結論フレイルを伴うCOPDでは多次元の問題点が重なりあうことが多い。意欲があっても健康状態が変動し、予測できないため追加のサポートと柔軟な対応策が必要となる。




 フレイルを伴うCOPDの治療は、この論文が示しているように薬の処方だけでは決して効果を挙げることはできません。重症COPDでは在宅酸素療法を必要とすることが多くなりますがフレイルを予防し、治療する体制は決してうまくいっているとはいえません。ここで紹介した論文に書いてある重症COPDの患者さんに必要な呼吸リハビリテーションの体制は、経験が豊富な著者らのグループでも困惑している状況は極めて納得できます。私たちが診ている患者さんも同じような問題を抱えているからです。

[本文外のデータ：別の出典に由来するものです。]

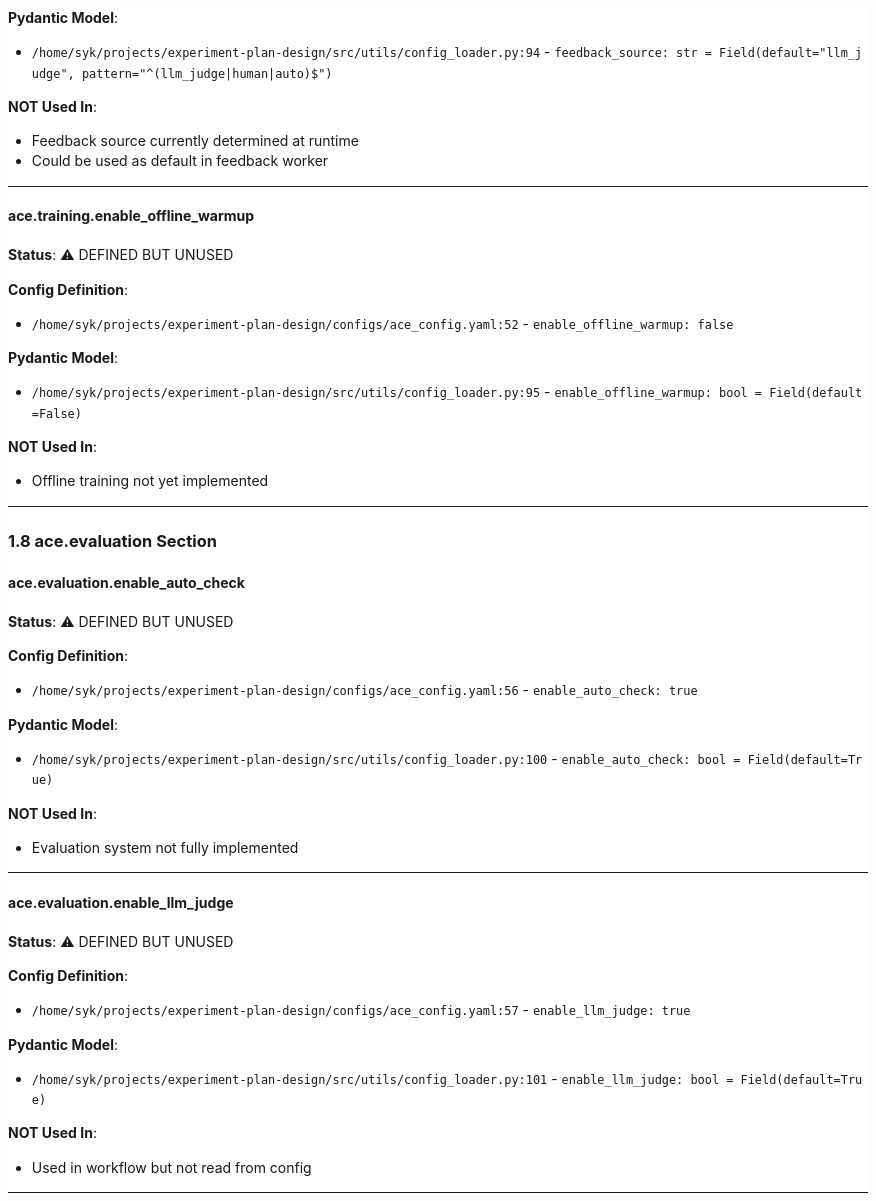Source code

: **Pydantic Model**:
- `/home/syk/projects/experiment-plan-design/src/utils/config_loader.py:94` - `feedback_source: str = Field(default="llm_judge", pattern="^(llm_judge|human|auto)$")`

**NOT Used In**:
- Feedback source currently determined at runtime
- Could be used as default in feedback worker

---

#### ace.training.enable_offline_warmup

**Status**: ⚠️ DEFINED BUT UNUSED

**Config Definition**:
- `/home/syk/projects/experiment-plan-design/configs/ace_config.yaml:52` - `enable_offline_warmup: false`

**Pydantic Model**:
- `/home/syk/projects/experiment-plan-design/src/utils/config_loader.py:95` - `enable_offline_warmup: bool = Field(default=False)`

**NOT Used In**:
- Offline training not yet implemented

---

### 1.8 ace.evaluation Section

#### ace.evaluation.enable_auto_check

**Status**: ⚠️ DEFINED BUT UNUSED

**Config Definition**:
- `/home/syk/projects/experiment-plan-design/configs/ace_config.yaml:56` - `enable_auto_check: true`

**Pydantic Model**:
- `/home/syk/projects/experiment-plan-design/src/utils/config_loader.py:100` - `enable_auto_check: bool = Field(default=True)`

**NOT Used In**:
- Evaluation system not fully implemented

---

#### ace.evaluation.enable_llm_judge

**Status**: ⚠️ DEFINED BUT UNUSED

**Config Definition**:
- `/home/syk/projects/experiment-plan-design/configs/ace_config.yaml:57` - `enable_llm_judge: true`

**Pydantic Model**:
- `/home/syk/projects/experiment-plan-design/src/utils/config_loader.py:101` - `enable_llm_judge: bool = Field(default=True)`

**NOT Used In**:
- Used in workflow but not read from config

---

COPDでは新薬が次々に上市されています。新しい薬が最大の効果を挙げるようにするためにはキメ細かな治療方針を個別に作り上げる必要性を感じています。




参考文献:


1. Brighton LJ. et al. Experiences of pulmonary rehabilitation in people living with chronic obstructive pulmonary disease and frailty. A qualitative interview study.

Ann Am Thorac Soc 2020;17: 1213-1221.


2. MacNee W. Is chronic obstructive pulmonary disease an accelerated aging disease?

Ann Am Thorac Soc 2016; 13 Supplement 5: S429-S437.